[Directive] Continue the passage on sleeplessness and the strength of wrong below, starting after its final sentence.

[Text]
################
But it wasn't Dilbert who recently sent me a compendium of
the ten best things to say to your boss if caught with your
head down, sleeping at your desk. I won't share them all,
but among them are these:
They
told me at the blood bank that this might happen.
Whew!
Somebody must have substituted decaf for regular.
Thank
God you got here in time! I must have forgotten to recap
my whiteout.
I wasn't
sleeping. I was merely meditating on our corporate mission
statement and envisioning a new paradigm.
Still,
the very best thing to say when caught, head down, catching
forty winks;
But the
real problem most of us have is not nodding off when we should
be working, but remaining awake when we should be sleeping.
Not all of us are lucky enough to drift off to dreamland within
minutes of hitting the pillow. Sometimes it takes hours. For
which there are many causes. Too much coffee after dinner.
Too much excitement before bed. Too much worry over what is
past. Too much worry over what is coming. A garlic and anchovy
pizza. Any number of things can keep us awake.
Including
the 11 o'clock news. All those fires and murders ... rapes
and robberies ... schemes and scams ... busts and bombings
... corruptions and cleansings ... coupled with yet one more
investigative report on sexual molestations by childcare workers,
or cockroaches in the kitchens of four-star restaurants. Taken
collectively, there is a numbing quality to their endless
quantity, which induces not only sleeplessness, but helplessness.
Even on the sports reports, there seem to be more strikes
than strikes ... and more scores than scores (if you know
what I mean.) What's a body to think? What's a body to do?
To paraphrase
the old hymn, "the wrong is oft so strong." What's
more, it keeps coming at you. Sometimes you have to turn it
off and tune it out. Consider the high burn-out ratio among
those who do front-line duty against drugs and crime. Police
officers have a particularly hard time keeping perspective.
Some adopt the very postures they oppose. Those are the corruptible
ones. Others lose faith in the basic goodness of humankind.
Those are the hardened ones. My friend, Fred Timpner, left
police work after ten years on the street, trading it for
a career in management and personnel. Fred was a darned good
cop. But concerning his decision to leave the force, he mused:
"I still liked the work. I still could do the work. But
I didn't like what the work was doing to my head. My thinking
was getting all screwed up. It was getting so I couldn't see
the good in anybody."
Another
friend, Bob Bough, tells me that people who work in the chemical
addiction field experience the same thing. Ten years is a
long time to stay in that business. Twenty years is an eternity.
It gets to you. You've got to take a break. You've got to
walk away. Because if you don't put some distance between
yourself and the job, you will be consumed by the overwhelming
negativity of the very thing you are fighting.
"But
though the wrong seems oft so strong, God is the ruler yet."
How fervently we sing that. How deeply we'd like to believe
that. But it doesn't always ring true. Sometimes, in the ongoing
struggle between good and evil, it seems as if evil has all
the advantages. Evil is industrious, while virtue is often
apathetic. Evil is cunning, while virtue is easily conned.
################
[Supplied material]
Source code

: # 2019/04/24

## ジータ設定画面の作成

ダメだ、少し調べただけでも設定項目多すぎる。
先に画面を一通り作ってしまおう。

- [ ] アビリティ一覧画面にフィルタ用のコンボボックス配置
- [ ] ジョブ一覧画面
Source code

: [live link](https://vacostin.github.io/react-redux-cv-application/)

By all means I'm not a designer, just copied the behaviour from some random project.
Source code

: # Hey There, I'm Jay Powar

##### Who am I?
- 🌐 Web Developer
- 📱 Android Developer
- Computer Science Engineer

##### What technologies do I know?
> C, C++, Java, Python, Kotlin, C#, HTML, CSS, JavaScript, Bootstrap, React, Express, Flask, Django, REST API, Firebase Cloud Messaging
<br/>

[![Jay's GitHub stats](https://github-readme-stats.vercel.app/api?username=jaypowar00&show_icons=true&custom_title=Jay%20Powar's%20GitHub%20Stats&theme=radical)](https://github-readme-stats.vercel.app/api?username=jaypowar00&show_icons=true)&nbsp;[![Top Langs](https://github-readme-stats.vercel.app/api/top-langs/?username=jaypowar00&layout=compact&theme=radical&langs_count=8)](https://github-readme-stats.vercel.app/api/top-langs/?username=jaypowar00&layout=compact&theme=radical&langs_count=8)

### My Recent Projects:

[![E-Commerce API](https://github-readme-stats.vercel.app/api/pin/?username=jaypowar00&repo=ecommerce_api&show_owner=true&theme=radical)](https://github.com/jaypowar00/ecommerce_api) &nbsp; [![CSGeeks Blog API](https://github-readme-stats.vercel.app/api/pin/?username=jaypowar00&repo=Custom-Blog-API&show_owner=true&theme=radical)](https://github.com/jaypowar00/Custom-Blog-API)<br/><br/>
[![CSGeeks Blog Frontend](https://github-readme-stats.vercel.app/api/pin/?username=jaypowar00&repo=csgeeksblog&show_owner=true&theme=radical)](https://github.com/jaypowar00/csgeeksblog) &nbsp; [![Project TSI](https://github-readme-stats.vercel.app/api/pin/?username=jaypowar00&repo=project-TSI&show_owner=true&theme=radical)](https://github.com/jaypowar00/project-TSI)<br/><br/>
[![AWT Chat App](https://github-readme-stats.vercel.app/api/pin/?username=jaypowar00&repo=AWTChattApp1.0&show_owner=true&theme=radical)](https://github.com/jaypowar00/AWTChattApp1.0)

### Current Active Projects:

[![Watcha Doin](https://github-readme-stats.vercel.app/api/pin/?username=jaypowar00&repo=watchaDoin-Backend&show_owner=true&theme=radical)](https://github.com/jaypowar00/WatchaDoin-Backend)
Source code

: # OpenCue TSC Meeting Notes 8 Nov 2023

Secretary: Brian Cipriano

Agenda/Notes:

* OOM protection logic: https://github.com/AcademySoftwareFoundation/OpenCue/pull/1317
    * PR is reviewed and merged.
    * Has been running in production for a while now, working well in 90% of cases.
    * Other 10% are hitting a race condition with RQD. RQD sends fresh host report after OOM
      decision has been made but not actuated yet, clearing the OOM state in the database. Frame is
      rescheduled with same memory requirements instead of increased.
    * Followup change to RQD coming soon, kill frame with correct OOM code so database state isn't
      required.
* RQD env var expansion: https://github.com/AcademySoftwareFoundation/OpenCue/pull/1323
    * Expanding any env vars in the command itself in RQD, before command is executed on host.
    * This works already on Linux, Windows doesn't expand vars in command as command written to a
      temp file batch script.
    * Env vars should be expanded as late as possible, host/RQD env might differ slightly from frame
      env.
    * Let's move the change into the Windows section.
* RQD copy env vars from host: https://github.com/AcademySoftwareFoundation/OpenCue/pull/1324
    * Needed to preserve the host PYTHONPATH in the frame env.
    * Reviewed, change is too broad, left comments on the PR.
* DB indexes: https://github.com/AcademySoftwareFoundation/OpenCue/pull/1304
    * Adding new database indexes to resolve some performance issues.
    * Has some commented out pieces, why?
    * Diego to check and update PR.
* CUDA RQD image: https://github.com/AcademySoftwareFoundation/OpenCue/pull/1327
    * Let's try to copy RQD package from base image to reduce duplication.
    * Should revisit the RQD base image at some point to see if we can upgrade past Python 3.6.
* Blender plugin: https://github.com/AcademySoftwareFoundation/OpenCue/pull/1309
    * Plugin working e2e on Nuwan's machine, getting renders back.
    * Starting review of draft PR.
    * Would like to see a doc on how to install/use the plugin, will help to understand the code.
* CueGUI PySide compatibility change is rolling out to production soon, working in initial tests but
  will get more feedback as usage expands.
################
[Exercise result]
Evil is often profitable, while virtue is said to be its own
reward. Evil is attractive and exciting to the senses, while
virtue tends to be pedestrian and colorless.
Several
years ago, the New Yorker carried a cartoon in which two middle-aged
women were discussing a married couple seated near them in
a restaurant. Said one of the women to the other: "Oh,
she's such a perfect saint. But he's much more interesting."
Commenting on the cartoon, Bill Muehl was led to observe:
"Most of us quietly suspect that the saint is some kind
of traitor to the human race, while harboring a sneaking respect
for men of evil reputation and women of easy virtue."
That may
be a bit strong. But it does occur to me that outlaws, bandits,
hookers and pirates have always provided storytellers with
some of their most appealing characters, just as television
argues, week after week, that "good people" are
dull, and "bad people" are fascinating.
What's
more, evil is destructive. And destruction, by its very nature,
is quick and easy. Compare that with the effort required to
accomplish the good, which is often laborious and slow. Contrast
destruction and creativity. Six children may labor for hours,
building an intricate sand castle on the beach. It takes but
a matter of seconds for a strong-legged bully to kick it to
smithereens.
A painter
can spend a year creating a masterpiece. A committee of art
patrons can spend another year raising the funds to purchase
it. A museum curator can spend a third year moving it from
wall to wall, seeking the perfect way to display it. But one
angry man with a concealed knife in his trench coat can slice
it into ribbons of canvas in a matter of seconds.
A family
can pour sixteen years into the socialization of a child.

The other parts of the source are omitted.